Supplied records START
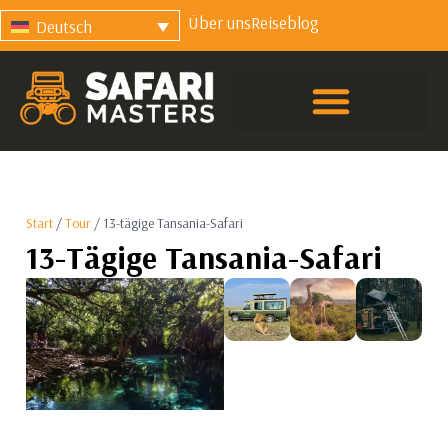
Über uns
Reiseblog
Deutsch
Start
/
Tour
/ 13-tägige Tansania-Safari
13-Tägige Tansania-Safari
Supplied records END
Supplied records START
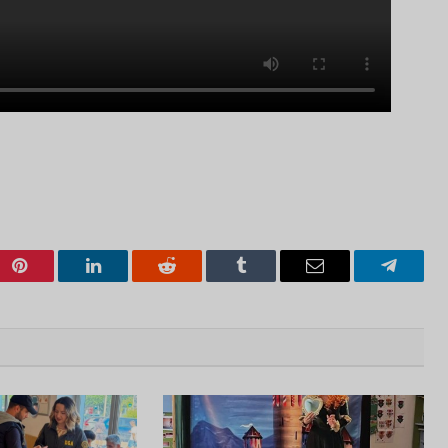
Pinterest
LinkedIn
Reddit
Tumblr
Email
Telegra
Supplied records END
Return each line from the entries above that contains the string "Tansania".

/ 13-tägige Tansania-Safari
13-Tägige Tansania-Safari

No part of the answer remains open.